[ACTIONS TO TAKE]
a – Do these statements agree with the Surry ISFSI excerpt? Answer yes or no for each and quote the words of the excerpt that decide it. (i) The March 8, 1984 meeting was held between Virginia Power and the NRC. (ii) A cask tip over has to be assumed only when analyses fail to show that the structural pad stays intact. (iii) The historic intensity for the site relates to a peak horizontal acceleration of 5 percent of gravity.
b – Reproduce everything in the Surry ISFSI excerpt from "b. A cask tip" down to "health and safety.".

[EXERCISE TEXT]
^^^^
Revision 2006/14 Surry ISFSI SAR Q&R-8 Separate investigations and analyses, outside those previously performed for Surry Units 1 and 2 and the once proposed Surry Units 3 and 4, were conducted for the Surry ISFSI. These analyses were performed as part of the response to the NRC questions and later discussions with the NRC regarding these questions. At the March 8, 1984 meeting between Virginia Power and the NRC, specific criteria for the resolution of NRC concerns were discussed. These criteria are as follows:

a. A Design Earthquake (DE) that is developed based on criteria of 10 CFR 72.66(b).

b. A cask tip over must be assumed regardless of analyses that demonstrate that the integrity of the structural pad is maintained and that the cask will not tip over. This criteria is independent of a specific seismic acceleration. Assuming a cask tip over, the analysis must demonstrate that: 1) criticality is within acceptable limits, 2) there is no loss of confinement, and 3) fuel is removable after a tip over.

c. Analyses of the slab under DE must demonstrate that the design function of the ISFSI is not adversely affected and that there is no impact on the public health and safety.

In order to meet these criteria, the additional analyses and investigations which were performed included the determination of a Design Earthquake (DE) based on 10 CFR 72.66(b), a site specific investigation, a soil stability analysis (static and dynamic), and design analyses of the structural slab. Additional analyses in support of their licensing efforts are being performed by General Nuclear Systems, Inc. (GNS), the cask vendor, to determine the criticality, cask integrity, and basket integrity based on a hypothetical cask overturning event.

The extent of the information required to be submitted to address the NRCs concerns with respect to seismicity and stability of subsurface materials has been included in revised SAR Section 2.6 and new SAR Appendix 3A.

A summary of revised SAR Section 2.6 and new Appendix 3A is contained in Parts 2 and 3 of this response. A discussion of the structural analysis as requested by the NRC, the response of the cask due to a overturning event, and the conclusions of these additional analyses are provided in new Appendix 3A.

2. SEISMOLOGY The requirements of 10 CFR 72.66(b) stipulate that for determining the seismic design level of a dry cask facility, a site specific investigation, must be performed to establish site suitability commensurate with the specific requirements of the ISFSI. Due to the inherent safety of the SSSCs and the fact that the structural slabs are not important to safety, the approach that was taken to determine the proper seismic design level was based on the use of a building code type seismic design level. Determination of this type of seismic design level depends principally on historic site intensity or probabilistic site acceleration at approximately the 500-year return period and not on a maximum credible site intensity. Applicable studies, which are referenced in revised

Revision 2006/14 Surry ISFSI SAR Q&R-9 Section 2.6 of the Safety Analysis Report, indicate that the appropriate probabilistic acceleration is 5 percent of gravity or less and that the historic intensity is VI Modified Mercalli (MM) or less for the Surry ISFSI site. This intensity can be related to a peak horizontal acceleration of 6.6 percent of gravity.
^^^^
[SOURCE DATA]
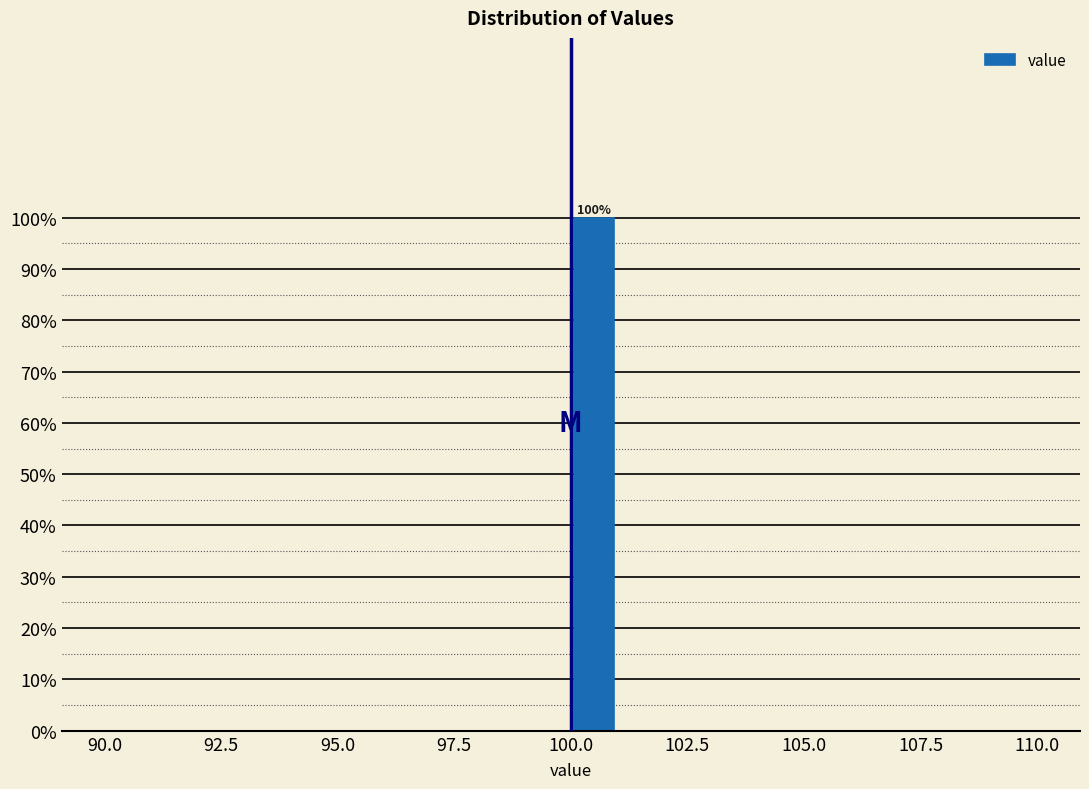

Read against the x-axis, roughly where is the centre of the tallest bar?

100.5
^^^^
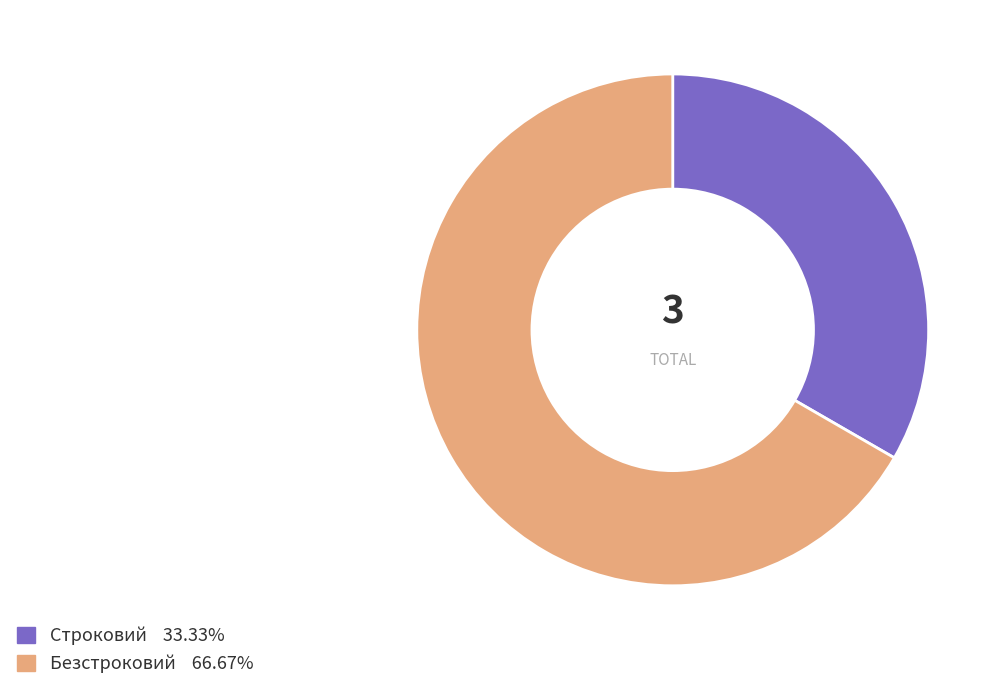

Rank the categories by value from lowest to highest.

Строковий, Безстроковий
^^^^
[PER-TASK ANSWERS]
a –
(i) Yes: "At the March 8, 1984 meeting between Virginia Power and the NRC"
(ii) No: "A cask tip over must be assumed regardless of analyses that demonstrate that the integrity of the structural pad is maintained and that the cask will not tip over."
(iii) No: "This intensity can be related to a peak horizontal acceleration of 6.6 percent of gravity."

b –
b. A cask tip over must be assumed regardless of analyses that demonstrate that the integrity of the structural pad is maintained and that the cask will not tip over. This criteria is independent of a specific seismic acceleration. Assuming a cask tip over, the analysis must demonstrate that: 1) criticality is within acceptable limits, 2) there is no loss of confinement, and 3) fuel is removable after a tip over.

c. Analyses of the slab under DE must demonstrate that the design function of the ISFSI is not adversely affected and that there is no impact on the public health and safety.